Ainda pela manhã desta quarta-feira e no cenário internacional, o índice DXY, que mede o desempenho do dólar frente a uma cesta de moedas fortes, recuava 0,09%, aos 96,7 pontos, refletindo a expectativa em torno do dado e discussões sobre possível flexibilização da política monetária após sinais mais fracos de atividade nos EUA.

Após a divulgação, o movimento de queda do dólar perdeu intensidade, já que parte do mercado financeiro interpretou o resultado como sinal de resiliência da economia norte-americana, o que reduz a urgência de cortes de juros pelo Fed no curto prazo. Às 14h, o dólar estava sendo negociado a R$ 5,17, o que representa queda de 0,39% ante o fechamento de ontem.

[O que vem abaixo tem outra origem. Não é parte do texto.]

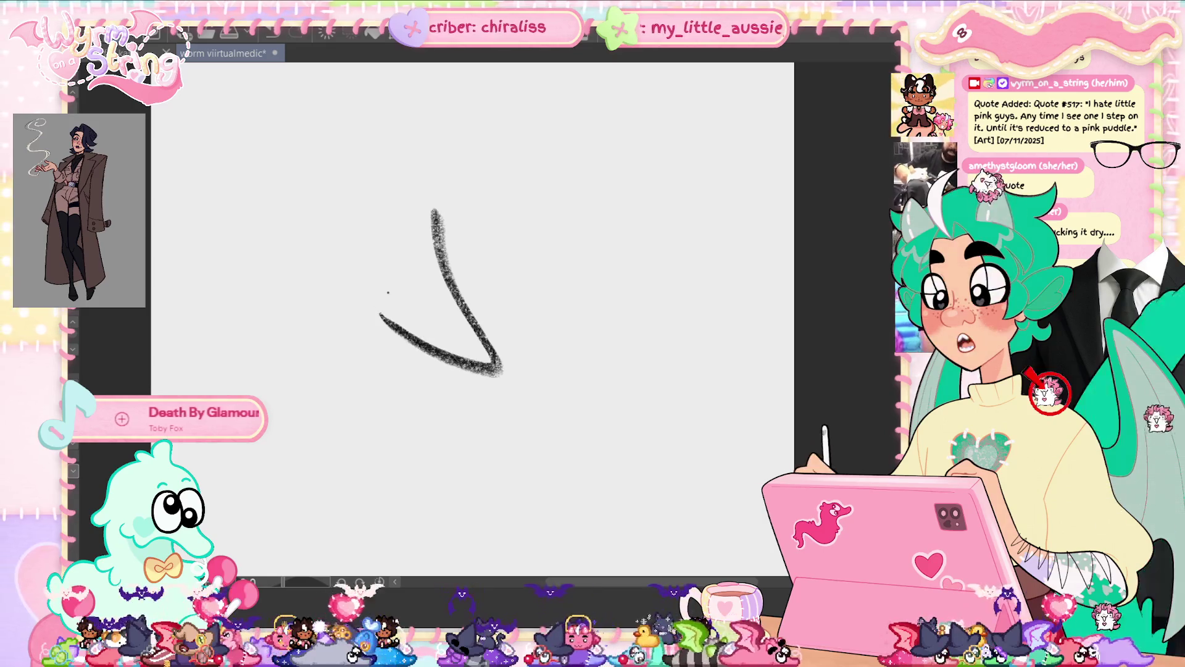
pyautogui.press('ctrl+z')
pyautogui.moveTo(426, 256)
pyautogui.mouseDown()
pyautogui.moveTo(472, 377)
pyautogui.moveTo(374, 340)
pyautogui.mouseUp()
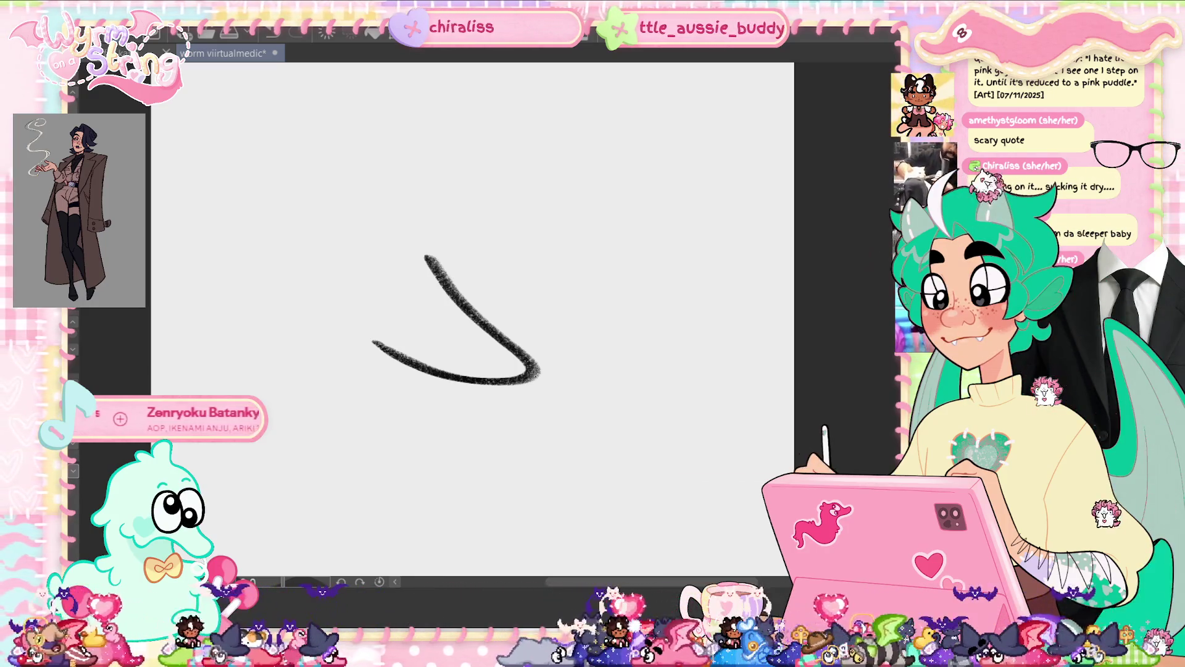
# - Resize the canvas wider and shorter via Edit > Change Canvas Size, then save the file
pyautogui.scroll(-2, 625, 439)
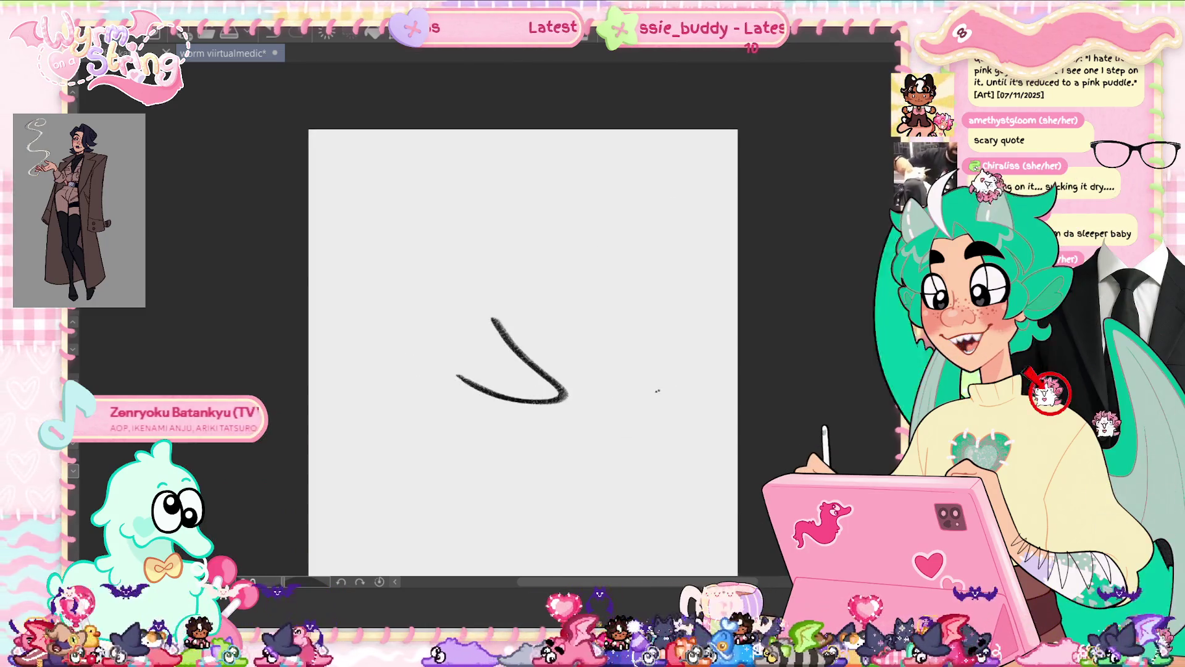
pyautogui.moveTo(598, 418); pyautogui.dragTo(524, 336)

Segundo Rafael Passos, sócio da Ajax Asset, o ambiente externo levemente mais favorável vinha dando suporte às moedas emergentes.

“Com dólar mais fraco no exterior, inflação doméstica sob controle e fechamento da curva de juros, o real pode manter desempenho relativamente firme”, afirmou em relatório.

Payroll mostra mercado de trabalho dos EUA resiliente

Os dados detalhados do BLS mostraram que os ganhos de emprego se concentraram em saúde (+82 mil vagas), assistência social (+42 mil) e construção (+33 mil). Em contrapartida, houve cortes no governo federal (-34 mil) e nas atividades financeiras (-22 mil). O número total de desempregados ficou em 7,4 milhões.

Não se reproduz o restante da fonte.